*** Selected extract ***

Q: You have been participating in STEM projects for several years. Can you share some highlights on how things
have changed, e.g., with the students attitudes to science and math or with what the students know, for the better or worse over the years?
Gladney: Student attitudes towards science and math have not changed over the years in my opinion. What has changed is the enormously larger number
of distracters: cell phones, personal media, etc. and, in urban centers, the increasing despair coming from steadily decreasing resources. Students feel
even more that that they are being cheated and hence no one really cares or believes that they can succeed in getting a good education. Its independent
of STEM but it affects students more where historical stereotypes already abound.
The other thing I've noticed is more emphasis by young people on "why it matters". There seems to be more empathy for doing something in life that helps
people. Possibly the despair is relieved by thinking that you want to work on something that makes a difference. I try to specifically point out how
physics contributes to improving life in all my outreach projects now.

*** End of Selected extract ***
*** Exercise data ***

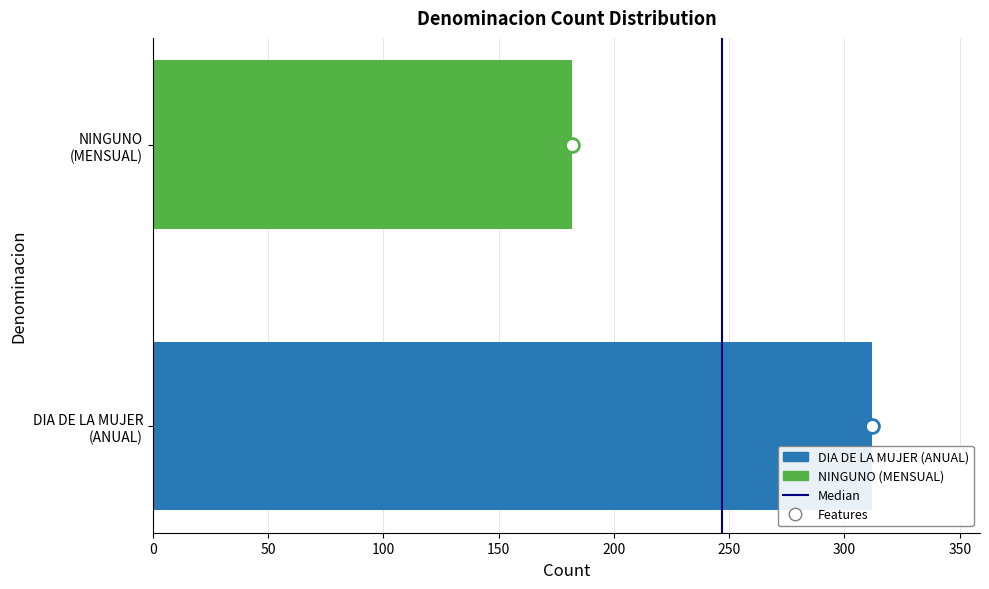

How many values are below 312?

1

*** End of Exercise data ***

▶ [Problems to work on]:
• A. Answer these questions about the STEM interview, one answer per line:
(i) According to Gladney, what has not changed over the years?
(ii) What two distracters does Gladney name?
(iii) What does Gladney now specifically point out in all outreach projects?
• B. Print the part of the STEM interview that begins at the words "The other thing" and stops after "outreach projects now.".
The listing is separate material with no connection to the text.

▶ [Outputs by task]:
• A.
(i) Student attitudes towards science and math
(ii) Cell phones and personal media
(iii) How physics contributes to improving life

• B.
The other thing I've noticed is more emphasis by young people on "why it matters". There seems to be more empathy for doing something in life that helps
people. Possibly the despair is relieved by thinking that you want to work on something that makes a difference. I try to specifically point out how
physics contributes to improving life in all my outreach projects now.